Alors que l'essentiel des rédactions françaises a pris le train de l'intelligence artificielle générative depuis deux ans, les enjeux se multiplient, tant sur le fond (désinformation, fiabilité des outils, déontologie...) que sur les questions de droit, de concurrence ou de santé. Lors de la première journée des Assises du journalisme de Tours, ce mardi 11 mars, quelques rédactions ont pu partager leurs premières expériences.

"Ce n'est pas une émergence, c'est un séisme." Christophe de Vallambras, chef du MediaLab de l’Information de France Télévisions, résume parfaitement le sentiment des principaux éditeurs de presse face à l'arrivée de l'IA. Si Sébastien Georges, coordinateur des rédactions du groupe EBRA, assure que la "rédaction robot" ou autres outils utilisant cette technologie est "au coeur des rédactions depuis très longtemps", personne ne nie l'ampleur du phénomène qui tape à la porte des médias depuis que Chat GPT et ses collègues ont été mis à disposition du grand public.
Dans les médias traditionnels, où l'arrivée d'internet a souvent mal été gérée, "on ne pouvait pas se permettre de rater ce nouveau virage". Alors, toutes les rédactions représentées lors de cette table ronde ont choisi de foncer. Avec plus ou moins de précautions : des expérimentations, des chartes, des consignes, des débats internes parfois compliqués. À l'AFP, "ceux qui sont derrière les livres de comptes se sont dit "ouaw" ; les journalistes, moins", raconte Sophie Huet, directrice adjointe de l’Information chargée de l’intelligence artificielle et de l’innovation rédactionnelle.
Faire vite, faire bien ?
Inquiète de la concurrence, l'agence a choisi de réagir rapidement. "C'est un sacré défi, auquel s’ajoute le défi de la rapidité. Parce que si vous partez en vacances, quand vous revenez, trois nouveaux outils sont sortis…" L'AFP a donc choisi d'autoriser l'utilisation pour des tâches d'assistance (transcript, traduction, recherche d'idées...) mais jamais pour écrire des articles. "On a une charte très détaillée, notamment pour la traduction. Tout doit être relu et vérifié par les journalistes. L'indépendance et la fiabilité sont nos deux piliers, et ce ne sont pas les points forts de l’IA. On doit donc être scrupuleux sur ces points."
Et mettre de l'humain, forcément. "Il faut toujours garder à l'esprit que c’est une machine, rappelle Sébastien Georges. On l'oublie parce que l'interface offre le sentiment d'une conversation. On dit "s'il te plaît", "merci", alors que ça ne sert à rien. C’est une machine qui fait des probabilités et des statistiques." Vincent Berthier, responsable du desk technologies et journalisme de Reporters sans frontières, abonde : "On a fait une charte pour les médias, qui répète des principes simples. La base, c'est de garder l'humain dans la boucle."
Sophie Huet également : "Ces modèles basés sur la statistique viennent perturber le travail des journalistes. On travaille sur des faits, eux ils essaient de deviner la syllabe d’après, le mot d’après, la phrase d’après.

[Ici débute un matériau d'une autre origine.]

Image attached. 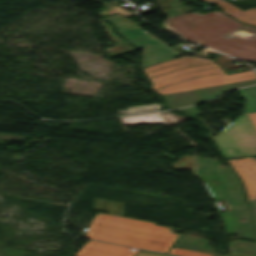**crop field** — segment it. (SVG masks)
<instances>
[{
  "mask_svg": "<svg viewBox=\"0 0 256 256\" xmlns=\"http://www.w3.org/2000/svg\"><path fill=\"white\" fill-rule=\"evenodd\" d=\"M208 62H212V63L198 65V66L170 72L181 67L208 63ZM159 65H162V66L158 67ZM142 70L150 79L152 83L151 88L153 90H155L158 87L169 85L187 78H193L201 75L222 72L220 67L217 66L212 60L199 58V57H188V56H183L180 58H176L173 60L156 64L153 66H149ZM166 72H170V73H166ZM163 73H166V74H163ZM159 74H163V75H159ZM156 75H159V76H156ZM152 76H156V77H152Z\"/></svg>",
  "mask_w": 256,
  "mask_h": 256,
  "instance_id": "obj_4",
  "label": "crop field"
},
{
  "mask_svg": "<svg viewBox=\"0 0 256 256\" xmlns=\"http://www.w3.org/2000/svg\"><path fill=\"white\" fill-rule=\"evenodd\" d=\"M160 108L157 106V104L153 105H145V106H135V107H129L126 110V113L118 114H133V113H142V112H150V111H158Z\"/></svg>",
  "mask_w": 256,
  "mask_h": 256,
  "instance_id": "obj_16",
  "label": "crop field"
},
{
  "mask_svg": "<svg viewBox=\"0 0 256 256\" xmlns=\"http://www.w3.org/2000/svg\"><path fill=\"white\" fill-rule=\"evenodd\" d=\"M85 237L166 253L178 235L155 223L99 213Z\"/></svg>",
  "mask_w": 256,
  "mask_h": 256,
  "instance_id": "obj_2",
  "label": "crop field"
},
{
  "mask_svg": "<svg viewBox=\"0 0 256 256\" xmlns=\"http://www.w3.org/2000/svg\"><path fill=\"white\" fill-rule=\"evenodd\" d=\"M177 55L180 54L164 43L144 48V59L141 67L168 60Z\"/></svg>",
  "mask_w": 256,
  "mask_h": 256,
  "instance_id": "obj_10",
  "label": "crop field"
},
{
  "mask_svg": "<svg viewBox=\"0 0 256 256\" xmlns=\"http://www.w3.org/2000/svg\"><path fill=\"white\" fill-rule=\"evenodd\" d=\"M161 116L173 121L172 123H170L172 125L180 123L189 118V117H185V116H181V115H177V114H173V113H161Z\"/></svg>",
  "mask_w": 256,
  "mask_h": 256,
  "instance_id": "obj_18",
  "label": "crop field"
},
{
  "mask_svg": "<svg viewBox=\"0 0 256 256\" xmlns=\"http://www.w3.org/2000/svg\"><path fill=\"white\" fill-rule=\"evenodd\" d=\"M105 31L107 32L108 36L115 42L114 47L104 49V51L110 56L113 57L115 55L123 54L126 52H130L133 50H137L135 47L130 45L129 43L125 42L118 36H116L111 29V26H109L107 23H105L103 20H100Z\"/></svg>",
  "mask_w": 256,
  "mask_h": 256,
  "instance_id": "obj_12",
  "label": "crop field"
},
{
  "mask_svg": "<svg viewBox=\"0 0 256 256\" xmlns=\"http://www.w3.org/2000/svg\"><path fill=\"white\" fill-rule=\"evenodd\" d=\"M168 24L190 41L235 57L256 60V39L249 42L223 36L239 26L254 31L256 28L241 24L218 10L203 15L196 11L184 13L175 16Z\"/></svg>",
  "mask_w": 256,
  "mask_h": 256,
  "instance_id": "obj_1",
  "label": "crop field"
},
{
  "mask_svg": "<svg viewBox=\"0 0 256 256\" xmlns=\"http://www.w3.org/2000/svg\"><path fill=\"white\" fill-rule=\"evenodd\" d=\"M238 178L241 180L247 200L256 199V159L253 157L227 160Z\"/></svg>",
  "mask_w": 256,
  "mask_h": 256,
  "instance_id": "obj_8",
  "label": "crop field"
},
{
  "mask_svg": "<svg viewBox=\"0 0 256 256\" xmlns=\"http://www.w3.org/2000/svg\"><path fill=\"white\" fill-rule=\"evenodd\" d=\"M181 111L185 112L186 115H190V116L201 115V113L195 108V106L189 107V108H185V109H181Z\"/></svg>",
  "mask_w": 256,
  "mask_h": 256,
  "instance_id": "obj_19",
  "label": "crop field"
},
{
  "mask_svg": "<svg viewBox=\"0 0 256 256\" xmlns=\"http://www.w3.org/2000/svg\"><path fill=\"white\" fill-rule=\"evenodd\" d=\"M248 204H249V208H250L251 215H252L254 225H255V229H256V200L252 201V202H249Z\"/></svg>",
  "mask_w": 256,
  "mask_h": 256,
  "instance_id": "obj_20",
  "label": "crop field"
},
{
  "mask_svg": "<svg viewBox=\"0 0 256 256\" xmlns=\"http://www.w3.org/2000/svg\"><path fill=\"white\" fill-rule=\"evenodd\" d=\"M206 1L210 3L219 4L221 9L224 12L228 13L229 15L235 17L236 19L242 22L256 25V8L248 9L242 12L239 9H237L235 6L227 3L224 0H206Z\"/></svg>",
  "mask_w": 256,
  "mask_h": 256,
  "instance_id": "obj_11",
  "label": "crop field"
},
{
  "mask_svg": "<svg viewBox=\"0 0 256 256\" xmlns=\"http://www.w3.org/2000/svg\"><path fill=\"white\" fill-rule=\"evenodd\" d=\"M154 123H164L162 119H160L157 113L150 114Z\"/></svg>",
  "mask_w": 256,
  "mask_h": 256,
  "instance_id": "obj_21",
  "label": "crop field"
},
{
  "mask_svg": "<svg viewBox=\"0 0 256 256\" xmlns=\"http://www.w3.org/2000/svg\"><path fill=\"white\" fill-rule=\"evenodd\" d=\"M148 115H137V116H129L119 118L123 126L127 125H135V124H143L146 123V119H148Z\"/></svg>",
  "mask_w": 256,
  "mask_h": 256,
  "instance_id": "obj_15",
  "label": "crop field"
},
{
  "mask_svg": "<svg viewBox=\"0 0 256 256\" xmlns=\"http://www.w3.org/2000/svg\"><path fill=\"white\" fill-rule=\"evenodd\" d=\"M254 83H256V80L203 88V89L170 94V95H164L163 97L166 100L167 107L169 109H173V108H178V107L186 106L189 104L209 100L211 98H214L222 94L223 91L232 90L240 86L254 84Z\"/></svg>",
  "mask_w": 256,
  "mask_h": 256,
  "instance_id": "obj_6",
  "label": "crop field"
},
{
  "mask_svg": "<svg viewBox=\"0 0 256 256\" xmlns=\"http://www.w3.org/2000/svg\"><path fill=\"white\" fill-rule=\"evenodd\" d=\"M136 256H163V255H159V254H154V253H149V252H144V251H141L138 255ZM168 256V255H166Z\"/></svg>",
  "mask_w": 256,
  "mask_h": 256,
  "instance_id": "obj_22",
  "label": "crop field"
},
{
  "mask_svg": "<svg viewBox=\"0 0 256 256\" xmlns=\"http://www.w3.org/2000/svg\"><path fill=\"white\" fill-rule=\"evenodd\" d=\"M250 79H256V75L252 71L233 74L229 76H226L224 73H218V74H212V75L193 78L191 80L173 84L155 91L158 94L163 95V94L193 90V89H198L203 87H209L214 85H220V84H226V83H232V82H238V81H244V80H250Z\"/></svg>",
  "mask_w": 256,
  "mask_h": 256,
  "instance_id": "obj_5",
  "label": "crop field"
},
{
  "mask_svg": "<svg viewBox=\"0 0 256 256\" xmlns=\"http://www.w3.org/2000/svg\"><path fill=\"white\" fill-rule=\"evenodd\" d=\"M238 92L245 98L244 111L218 134L209 136L225 158L256 154V86Z\"/></svg>",
  "mask_w": 256,
  "mask_h": 256,
  "instance_id": "obj_3",
  "label": "crop field"
},
{
  "mask_svg": "<svg viewBox=\"0 0 256 256\" xmlns=\"http://www.w3.org/2000/svg\"><path fill=\"white\" fill-rule=\"evenodd\" d=\"M105 19L114 24L118 34L128 39L131 43L141 49L162 43L140 26L119 14L105 17Z\"/></svg>",
  "mask_w": 256,
  "mask_h": 256,
  "instance_id": "obj_7",
  "label": "crop field"
},
{
  "mask_svg": "<svg viewBox=\"0 0 256 256\" xmlns=\"http://www.w3.org/2000/svg\"><path fill=\"white\" fill-rule=\"evenodd\" d=\"M169 253L175 254V255H181V256H212L211 254L195 252V251H190V250H185V249H180L175 247H172Z\"/></svg>",
  "mask_w": 256,
  "mask_h": 256,
  "instance_id": "obj_17",
  "label": "crop field"
},
{
  "mask_svg": "<svg viewBox=\"0 0 256 256\" xmlns=\"http://www.w3.org/2000/svg\"><path fill=\"white\" fill-rule=\"evenodd\" d=\"M232 255L256 256V243L245 241H231L228 243Z\"/></svg>",
  "mask_w": 256,
  "mask_h": 256,
  "instance_id": "obj_13",
  "label": "crop field"
},
{
  "mask_svg": "<svg viewBox=\"0 0 256 256\" xmlns=\"http://www.w3.org/2000/svg\"><path fill=\"white\" fill-rule=\"evenodd\" d=\"M175 245L214 253V249L209 248L207 241L204 239L181 235Z\"/></svg>",
  "mask_w": 256,
  "mask_h": 256,
  "instance_id": "obj_14",
  "label": "crop field"
},
{
  "mask_svg": "<svg viewBox=\"0 0 256 256\" xmlns=\"http://www.w3.org/2000/svg\"><path fill=\"white\" fill-rule=\"evenodd\" d=\"M89 240L75 256H133L139 250Z\"/></svg>",
  "mask_w": 256,
  "mask_h": 256,
  "instance_id": "obj_9",
  "label": "crop field"
}]
</instances>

Ils produisent même des hallucinations. Des reflets biaisés d’une partie de la réalité. On est loin du travail de journaliste. Ça peut aider, mais ça ne peut pas se substituer au travail de collecte des faits."
Trouver des pratiques vertueuses
Les réflexions sur les usages pertinents et les bonnes pratiques n'en sont qu'à leur balbutiement. "On ne sait pas exactement comment ça fonctionne, déplore Christophe de Vallambras. Il faut avancer, mais être prudent. Par exemple, on parle de “Deep fake for good”, ce qui peut être une bonne chose, notamment pour protéger des sources (au lieu de flouter, on recrée un faux visage grâce à l'IA, ndlr) mais il faut le cadrer, parce que le "for good" des uns n’est pas le "for good" des autres. C’est parce qu’on va se forger une culture collective qu’on va faire émerger des utilisations vertueuses."
Quoi qu'il arrive, continuer d'avancer, donc. Toujours Christophe de Vallambras : "L’IA générative est un tsunami : soit un se noie, soit on surfe. On n’a pas le choix." Mais à quels prix ? Désinformation, droit d'auteur, conflit financiers, biais cognitifs... Les sujets d'inquiétude à court comme à long terme ne manquent pas. À commencer par l'humain. Les représentants CGT et CFDT présents dans la salle ont ainsi pu rappeler aux responsables de rédactions que la bataille menée par les médias ne saurait se mener sans considération aucune pour la santé et le bien-être au travail des journalistes qu'ils emploient.